The MMA is tracking more than 350 bills related to labor and personnel matters this legislative session. As legislative committees schedule bills for hearings, the MMA is asking legislators to consider the impact of each bill as well as their potential collective effect on the municipal workforce and budgets.

Bills in the labor and personnel arena have a large impact on personnel budgets, which account for 70 to 80 percent of municipal operating budgets. Small changes in one legislative session – and cumulative changes over multiple sessions – take a toll on personnel management and budgeting and can significantly affect local service delivery.

Several bills filed this session would either credit employees for service or include new members under the governing statute for public employee retirement (under M.G.L. Ch. 32). Any one of these bills would increase the unfunded liability for public employee pensions, which is already twice that of the state and reaches into the billions.

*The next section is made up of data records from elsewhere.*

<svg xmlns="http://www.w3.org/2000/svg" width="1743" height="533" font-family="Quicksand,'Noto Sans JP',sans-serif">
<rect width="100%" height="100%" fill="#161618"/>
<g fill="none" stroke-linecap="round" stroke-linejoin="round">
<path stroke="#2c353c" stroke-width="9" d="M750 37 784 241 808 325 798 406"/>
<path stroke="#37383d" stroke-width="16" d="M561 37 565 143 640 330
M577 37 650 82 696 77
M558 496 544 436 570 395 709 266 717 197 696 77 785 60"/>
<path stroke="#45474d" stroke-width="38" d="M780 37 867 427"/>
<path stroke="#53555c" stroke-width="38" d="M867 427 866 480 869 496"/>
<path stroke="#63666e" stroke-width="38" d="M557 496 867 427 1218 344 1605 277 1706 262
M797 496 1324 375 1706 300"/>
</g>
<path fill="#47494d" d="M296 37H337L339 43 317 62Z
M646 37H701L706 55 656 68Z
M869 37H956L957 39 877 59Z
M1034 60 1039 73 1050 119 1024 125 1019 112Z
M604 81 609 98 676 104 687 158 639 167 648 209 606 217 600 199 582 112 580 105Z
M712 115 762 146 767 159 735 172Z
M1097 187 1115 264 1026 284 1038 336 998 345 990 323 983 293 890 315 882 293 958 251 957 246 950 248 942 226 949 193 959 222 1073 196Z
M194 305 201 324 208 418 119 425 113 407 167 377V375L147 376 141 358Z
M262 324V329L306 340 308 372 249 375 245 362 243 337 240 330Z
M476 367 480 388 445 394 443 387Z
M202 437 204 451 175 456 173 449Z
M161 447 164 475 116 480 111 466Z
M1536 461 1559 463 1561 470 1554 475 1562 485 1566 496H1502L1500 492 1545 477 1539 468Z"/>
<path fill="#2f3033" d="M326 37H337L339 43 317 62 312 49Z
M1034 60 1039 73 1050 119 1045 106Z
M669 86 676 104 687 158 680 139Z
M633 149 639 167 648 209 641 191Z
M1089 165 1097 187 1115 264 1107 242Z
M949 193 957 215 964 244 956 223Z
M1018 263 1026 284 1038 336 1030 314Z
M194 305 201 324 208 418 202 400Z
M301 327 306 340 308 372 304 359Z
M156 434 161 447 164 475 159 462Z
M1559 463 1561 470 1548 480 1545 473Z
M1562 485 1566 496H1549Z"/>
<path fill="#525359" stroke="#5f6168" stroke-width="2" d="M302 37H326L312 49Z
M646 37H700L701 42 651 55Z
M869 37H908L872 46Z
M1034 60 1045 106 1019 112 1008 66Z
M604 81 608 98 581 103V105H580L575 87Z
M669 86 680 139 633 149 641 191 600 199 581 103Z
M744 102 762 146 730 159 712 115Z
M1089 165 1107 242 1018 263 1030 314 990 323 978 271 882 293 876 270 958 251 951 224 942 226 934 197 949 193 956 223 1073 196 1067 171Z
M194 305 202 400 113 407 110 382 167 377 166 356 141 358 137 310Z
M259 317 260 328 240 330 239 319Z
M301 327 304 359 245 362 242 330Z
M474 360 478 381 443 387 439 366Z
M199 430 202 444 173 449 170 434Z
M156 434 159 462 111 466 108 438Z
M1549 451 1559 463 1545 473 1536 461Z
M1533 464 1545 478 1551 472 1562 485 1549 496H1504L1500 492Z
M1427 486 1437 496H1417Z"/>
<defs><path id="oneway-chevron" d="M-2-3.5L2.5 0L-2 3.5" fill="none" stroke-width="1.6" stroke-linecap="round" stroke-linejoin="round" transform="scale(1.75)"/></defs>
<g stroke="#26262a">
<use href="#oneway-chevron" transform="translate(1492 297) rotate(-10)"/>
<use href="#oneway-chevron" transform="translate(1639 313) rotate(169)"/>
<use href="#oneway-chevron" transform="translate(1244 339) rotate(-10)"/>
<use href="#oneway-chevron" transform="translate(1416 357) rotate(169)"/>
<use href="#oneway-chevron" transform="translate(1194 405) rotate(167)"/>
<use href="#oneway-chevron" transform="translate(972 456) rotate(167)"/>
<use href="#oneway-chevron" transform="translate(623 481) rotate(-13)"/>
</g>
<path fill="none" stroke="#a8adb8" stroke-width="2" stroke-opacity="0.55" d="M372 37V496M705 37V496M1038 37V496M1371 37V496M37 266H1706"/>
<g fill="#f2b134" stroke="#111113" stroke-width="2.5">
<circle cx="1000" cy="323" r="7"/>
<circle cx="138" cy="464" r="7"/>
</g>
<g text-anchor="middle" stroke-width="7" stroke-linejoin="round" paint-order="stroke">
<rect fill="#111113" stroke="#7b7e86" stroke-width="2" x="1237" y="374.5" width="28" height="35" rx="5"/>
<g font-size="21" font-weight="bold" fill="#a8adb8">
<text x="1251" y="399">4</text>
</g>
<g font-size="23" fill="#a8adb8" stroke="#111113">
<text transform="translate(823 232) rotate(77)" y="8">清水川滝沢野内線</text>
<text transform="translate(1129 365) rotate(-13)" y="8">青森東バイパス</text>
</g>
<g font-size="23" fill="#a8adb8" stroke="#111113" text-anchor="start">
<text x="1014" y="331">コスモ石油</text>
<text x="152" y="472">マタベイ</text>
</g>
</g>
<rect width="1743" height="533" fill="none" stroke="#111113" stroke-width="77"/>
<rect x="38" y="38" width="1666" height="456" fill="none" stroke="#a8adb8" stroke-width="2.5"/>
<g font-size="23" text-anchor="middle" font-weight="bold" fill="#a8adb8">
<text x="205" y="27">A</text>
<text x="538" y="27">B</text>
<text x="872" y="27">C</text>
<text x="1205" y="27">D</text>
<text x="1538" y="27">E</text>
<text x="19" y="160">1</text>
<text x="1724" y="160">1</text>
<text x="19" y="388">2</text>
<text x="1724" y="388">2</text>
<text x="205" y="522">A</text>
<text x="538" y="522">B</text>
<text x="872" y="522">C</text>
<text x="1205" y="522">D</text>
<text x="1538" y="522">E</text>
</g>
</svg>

Similarly, laws that mandate retirement benefits or continuation of pay for injured or sick employees, based on a presumption that the injury or illness occurred on the job, have passed without consideration of data showing the incidence among, and specific impact on, workers in Massachusetts. Such laws can cost individual municipalities hundreds of thousands of dollars and affect other areas of law and municipal governance.

Many bills are not “costed out” and are passed without an understanding of their full financial impact. Rep. Natalie Blais is sponsoring a bill (H. 2674) that would require a fiscal note to accompany any law signed by the governor showing the impact on local government revenue and expenditures.

The MMA maintains that a good understanding of how legislation will affect municipal governance, including personnel budgets, is an important exercise in order to ensure the fiscal health of local governments and essential services for citizens, and to avoid placing a heavier financial burden on local taxpayers.